Wednesday, July 21, 2010

There's raising the bar, and then there's raising the bar

Those of us on the "dark" side (i.e. defense bar) are taught to lower the jury's expectations as to our case and raise their expectations for the prosecutor's case. The object is to make your leap as low as possible while making the state jump through a high hoop in order to get a conviction.

Someone might want to let Donald Briskman down in Alabama know about that after he raised the bar just about as high as he could for his own client - former Oakland Raider quarterback JaMarcus Russell.
"We fully expect he will be exonerated from these charges. That's exactly how I feel. I've had an opportunity within the last week to get some additional information which bolsters my feeling that he's ultimately going to be acquitted." -- Donald Briskman
It's one thing to say that you believe the evidence will show that your client wasn't guilty or that the evidence doesn't support the charges -- it's quite another thing to inform the world that you expect your client to be exonerated. And might I remind my fellow counselor that there's a world of difference between being acquitted and being exonerated. Being acquitted means raising enough reasonable doubt to convince a jury to find your client not guilty; being exonerated means proving your client didn't do what the prosecutor said he did -- it means assuming the burden of proof.

### SUPPLIED ENTRIES:

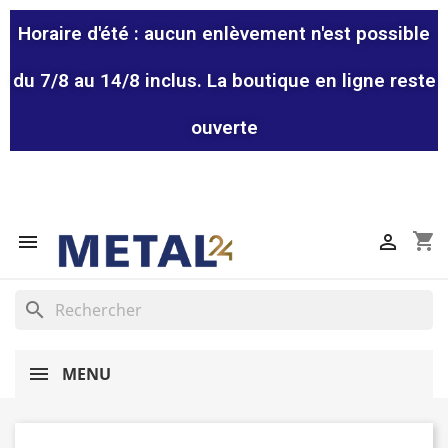
Horaire d'été : aucun enlèvement n'est possible
du 7/8 au 14/8 inclus. La boutique en ligne reste
ouverte
shopping_cart


search
MENU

### APPLY WHAT YOU READ:
A – In the post about raising the bar, which former Oakland Raider quarterback does Donald Briskman represent?
B – Please continue the post about raising the bar from its last sentence.

### ANSWERS PER TASK:
A – JaMarcus Russell

B –
Maybe Mr. Briskman was stricken by mike-in-face disease and just couldn't control what came out after leaving the courtroom. As less than a third of his practice is devoted to criminal defense, maybe he just didn't realize what a blunder he was making. In the civil courthouse both sides carry the burden of proof; one side meets it and the other doesn't.  Over in the strange world of the criminal justice system, on the other hand, only the prosecutor carries a burden and we win if he can't meet it.

Mr. Russell, who has joined Ryan Leaf at the top of the list of the NFL's biggest draft busts is facing a felony charge of possession of codeine.